Mario Roither schaltet den Computer ein und setzt sich die Virtual-Reality-Brille auf. Vor seinem Bauch hängt eine Steuereinheit für Kranfahrer. Roither lenkt mit diesen Hebeln und Knöpfen einen Ausschub-Kran auf einer virtuellen Baustelle am Bildschirm. Ganz vorsichtig hakt er eine Palette mit Betonsteinen ein und hebt sie auf einen Rohbau hinauf. Wenn er nur ein bisschen zu schnell wird, fängt die Last sofort an zu schwingen. Gefährlich zu schwingen. Aber er beruhigt sie gleich wieder und setzt schließlich die Baustoffe sanft auf der dafür vorgesehenen Plattform ab.
Roither arbeitet als Technology Scout beim Salzburger Kranbauer Palfinger, einem Spezialisten für Knickarm-Kräne. Diese finden sich auf Lkws, in der Forstwirtschaft, auf Ölplattformen, Windparks oder Schiffen. Die gesamte global aufgestellte Gruppe beschäftigt knapp 10.000 Mitarbeiter. In der Produktion spielen bei Palfinger digitale Anwendungen schon länger eine Rolle. Jünger sind diverse Möglichkeiten, virtuelle Realität einzusetzen, im Verkauf, in der Ausbildung, aber auch in der Fertigung. Roither: „Was ich hier zeige, haben wir ursprünglich für den Vertrieb entwickelt.“ Man wollte den Kunden im Verkaufsgespräch die Möglichkeiten der Kräne im praktischen Einsatz vorführen. „Dann haben wir begonnen, damit unsere eigenen Kranfahrer zu schulen.
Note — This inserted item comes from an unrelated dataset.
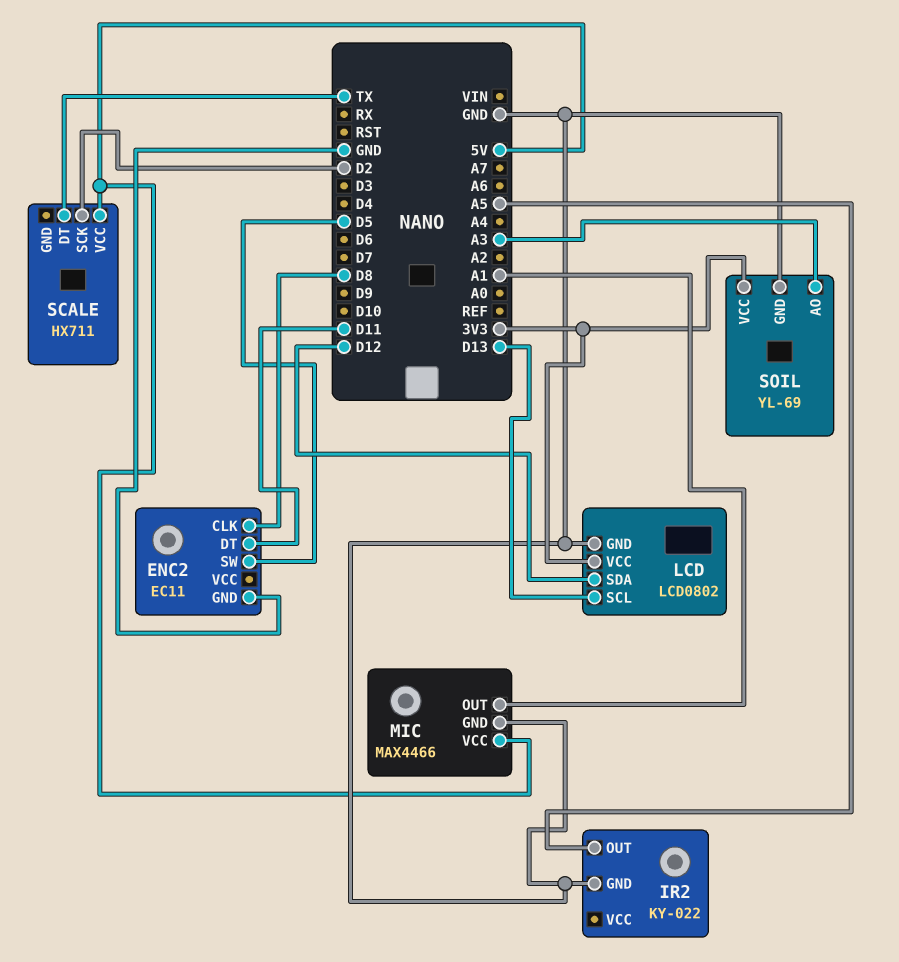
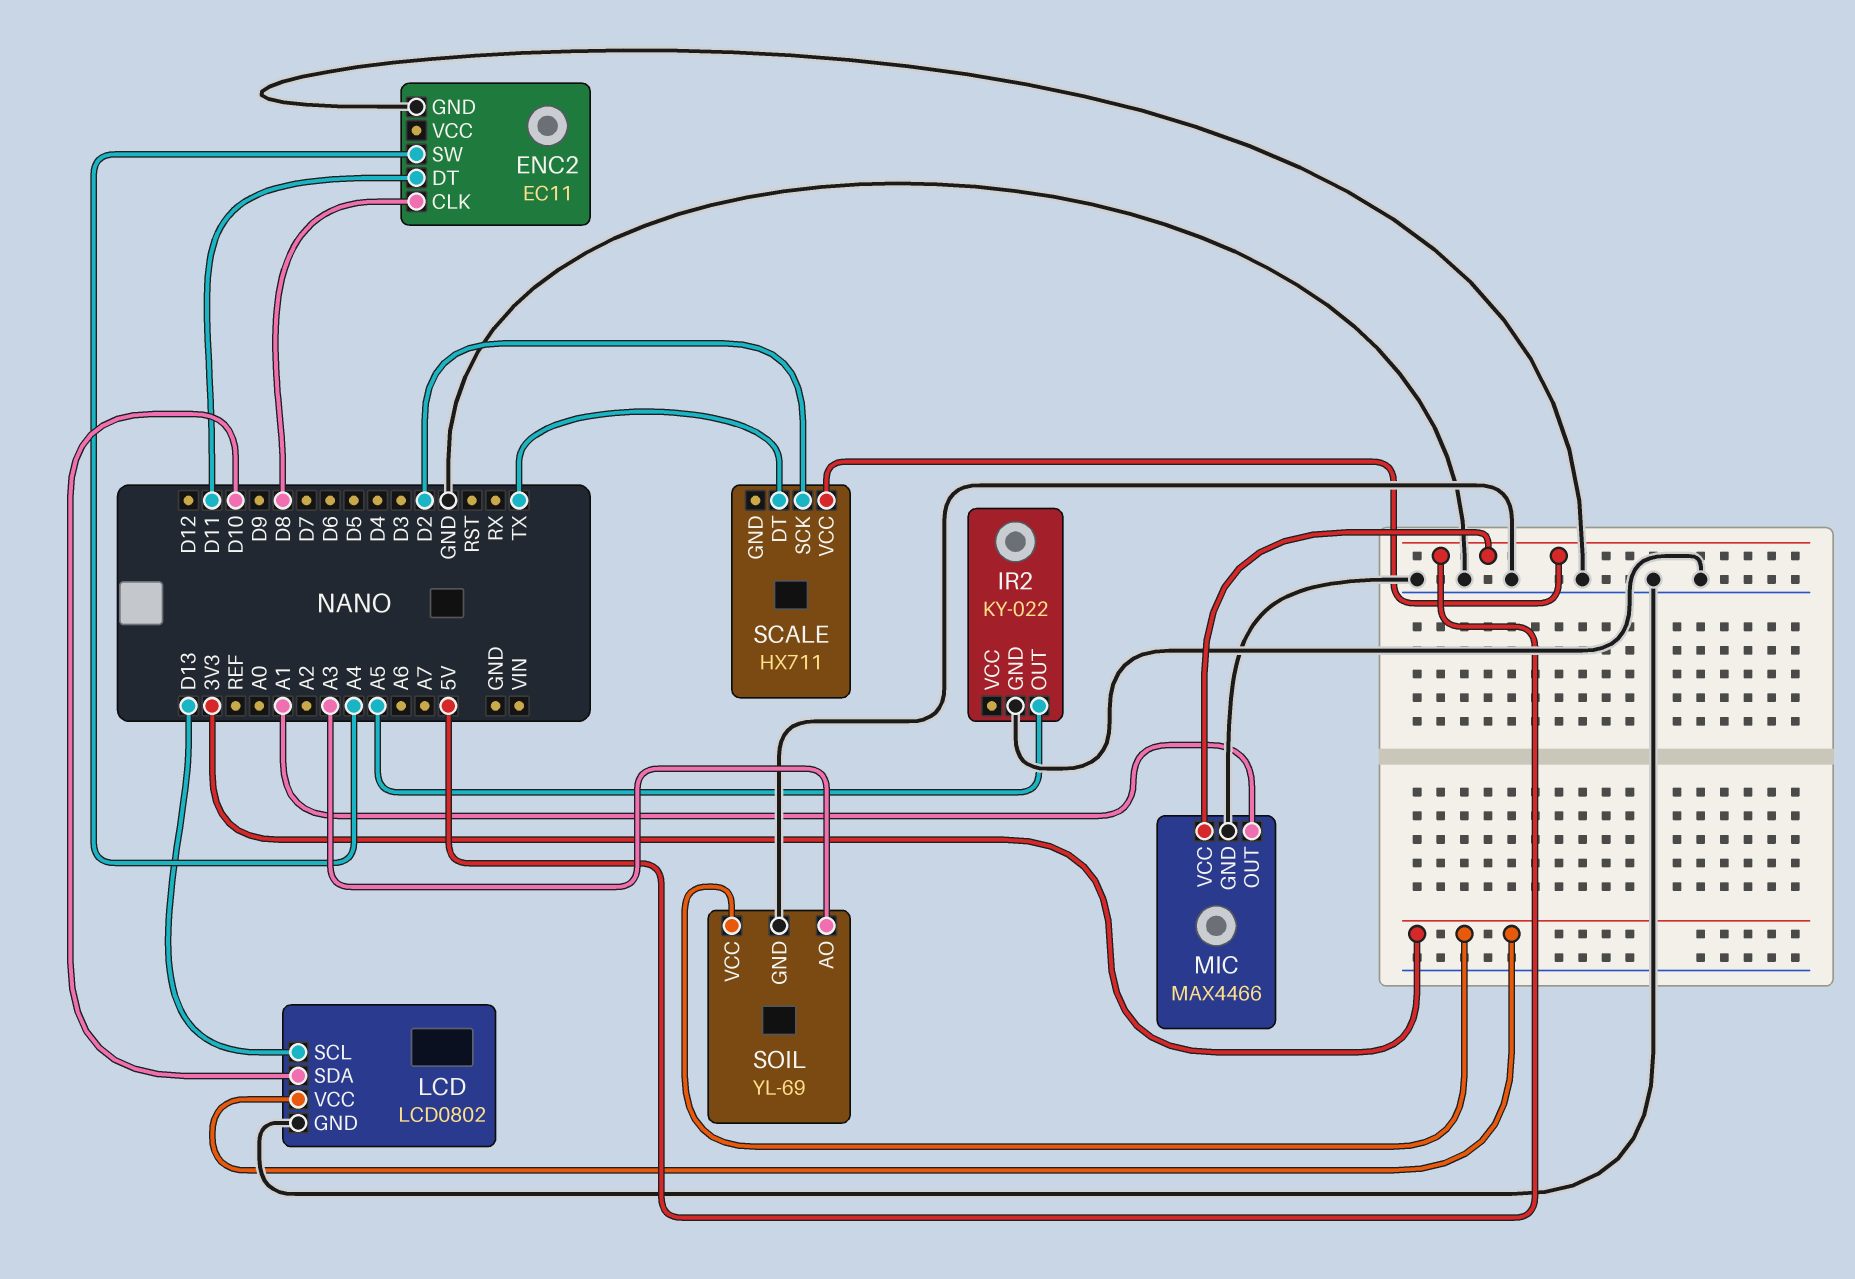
ENC2 pin SW: D5 -> A4
LCD pin SDA: D12 -> D10

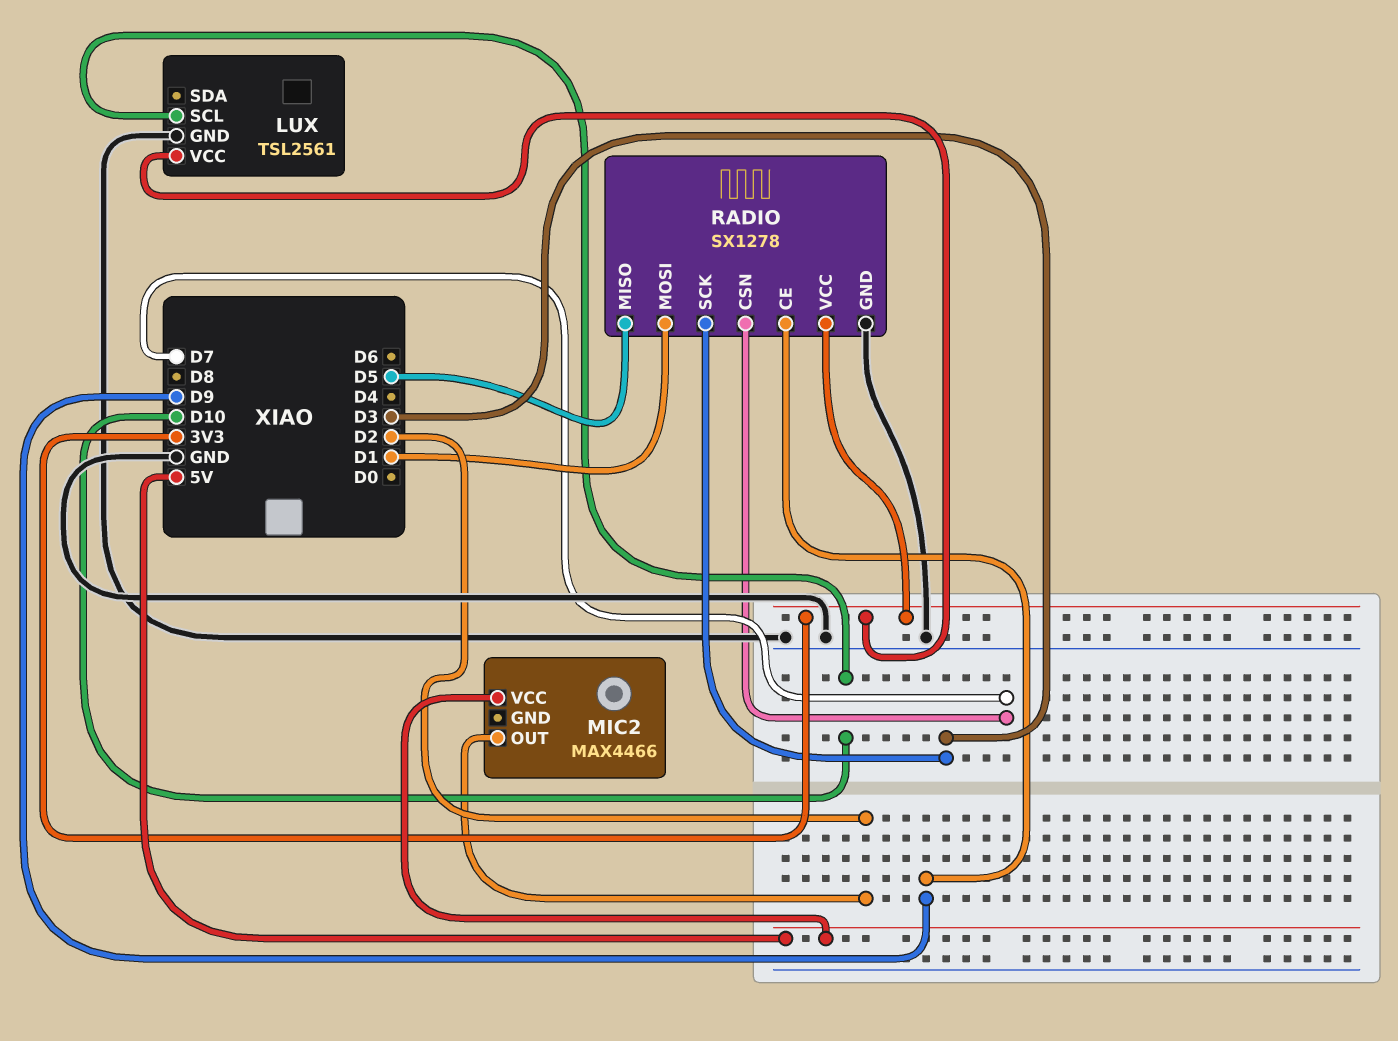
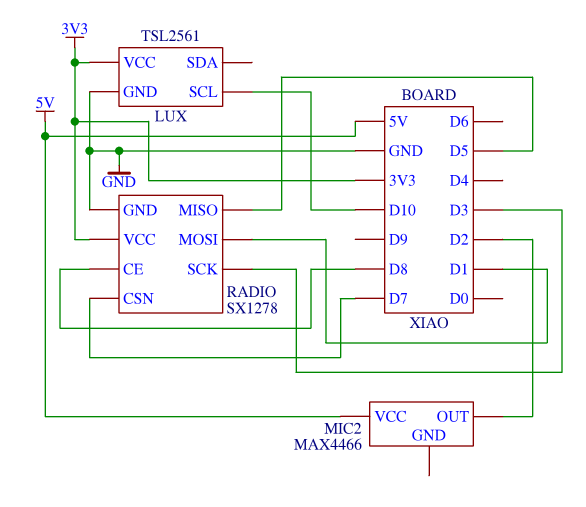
RADIO pin CE: D9 -> D8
Inzwischen ist es ein Produkt geworden, das wir an Ausbildungsstätten für Kranfahrer verkaufen.“ Der Maschinenbauer, der sonst sein Geld mit schweren Stahlteilen verdient, ist damit auf einmal als Anbieter von Schulungs-Software auf dem Markt.
Tiefer Blick ins Innere
Die VR-Brillen werden aber auch im eigenen Unternehmen zunehmend wichtiger. So gibt es bei Palfinger ein Programm, mit dessen Hilfe ganze Kräne dreidimensional dargestellt werden können, das es aber auch erlaubt, einzelne Teile abzunehmen, tief ins Innere der Maschinen vorzudringen, wie dies in der Realität kaum möglich wäre. „Damit kann man schon in der Planungsphase Fehler vermeiden“, erläutert Roither. „Die Techniker sehen sofort, wenn etwa ein Teil im Weg steht, dann kann man umplanen, lang bevor überhaupt ein Prototyp gefertigt wurde.“
Und auch in der Produktion nutzen die Palfinger-Arbeiter schon dreidimensionale virtuelle Welten. Beim Schweißen komplexer Bauteile tragen sie eine Brille, die ihnen auf dem Werkstück die exakten Schweißpunkte anzeigt. Die Arbeiter müssen nicht mehr zwischen Papier-Plan und Stahlteil hin- und herwechseln. Das reduziert die Fehleranfälligkeit drastisch.
Bei Abweichung blinkt’s
Um präzises und effizientes Produzieren geht es auch im Wiener Produktionswerk für Wasch- und Reinigungsmittel des deutschen Henkel-Konzerns. „Alles, was Sie messen können, können Sie auch steuern“, erklärt Alfred Smyrek, der Betriebsleiter. In den letzten fünf Jahren sind sämtliche Standorte von Henkel in der Produktion mit Sensoren bestückt und datenmäßig verknüpft worden. Smyrek ist in Wien nicht nur für seine eigene Produktion zuständig, sondern für insgesamt elf „Linien“ von Wasch- und Reinigungsmitteln. Dazu gehören im Verbund von Henkel Central Eastern Europe auch Werke in anderen Ländern, etwa in Serbien oder in der Slowakei. An der Wand von Smyreks Büro hängt eine elektronische Anzeigetafel mit roten und grünen Zahlen. Wer jemals in einem Auto-Montagewerk war, kennt diese Tafeln: Die Zahlen zeigen in Echtzeit den Stand der Produktion an: Soll und Ist. Was sollte unter idealen Bedingungen derzeit hergestellt und abgefüllt werden? Wo liegen die Linien auf Kurs? Wo gibt es Verzögerungen oder Probleme? Auf europäischer Ebene findet sich eine größere derartige Anzeigetafel noch einmal. Henkel steuert seine Fabriken von einer Zentrale in Amsterdam aus, und dort blinkt es 28 Mal grün und rot. Sobald sich herausstellt, dass es in einem Werk ein gröberes technisches Problem gibt, können die niederländischen Manager die Produktion von diesem in ein anderes verlagern, auch in ein anderes Land.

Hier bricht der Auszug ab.